しかし、尽の将来に、大きな影響あると言われては、ただの脅し文句と聞き流せない。
「現在、立見総合病院の院長兼理事長を務めているのは彼の父親です。しかし、血縁者が後継者でなければならないという決まりは、どこにもありません。むしろ、まだ若い彼を後継者として認めている人間は少ない。そんな状況では、病院に利益をもたらす相手との縁談が、彼にとって強力な後ろ盾となる」
製薬会社の社長、大学教授、官僚――そういった地位も権力もある人物を親として持つご令嬢たちは、「伝手」というメリットをもたらすことができるだろう。
立見総合病院は市の基幹病院だが、近隣都市にも同じような規模の病院はあり、漫然と現状を維持するだけでは生き残れない。差別化を図るためには最先端の医療、最新の設備、そして腕のいい医師を確保する必要がある。
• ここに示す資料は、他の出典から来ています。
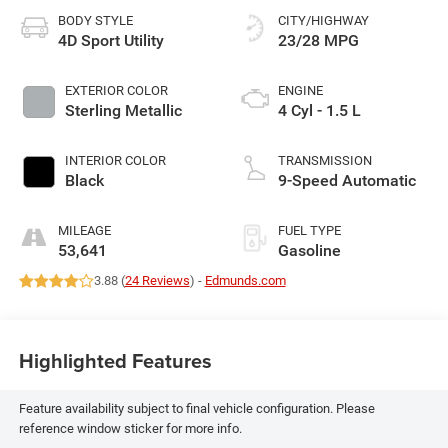
BODY STYLE
CITY/HIGHWAY
4D Sport Utility
23/28 MPG
EXTERIOR COLOR
ENGINE
Sterling Metallic
4 Cyl - 1.5 L
INTERIOR COLOR
TRANSMISSION
Black
9-Speed Automatic
MILEAGE
FUEL TYPE
53,641
Gasoline
3.88 (
24 Reviews
) -
Edmunds.com
Highlighted Features
Feature availability subject to final vehicle configuration. Please
reference window sticker for more info.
「現在彼には、母校で医局長を務める教授――恩師のご令嬢との縁談が持ち上がっています。大学の同期で面識もあり、気が合うようで、何度か食事を一緒にしているようです。結ばれるのは、時間の問題だと周囲は見ています」
あの夜、尽と一緒にいたのは、その「ご令嬢」だったのかもしれない。
同い年で、同じ大学出身。気も合うし、容姿の釣り合いも取れる。
そして……伝手もコネもある相手。
これ以上は望めないくらい、望ましい相手だ。
そんな縁談を断る方が、どうかしているとわたしでも思う。
弁護士は、追い打ちをかけるように「現実」をさらに突き付けた。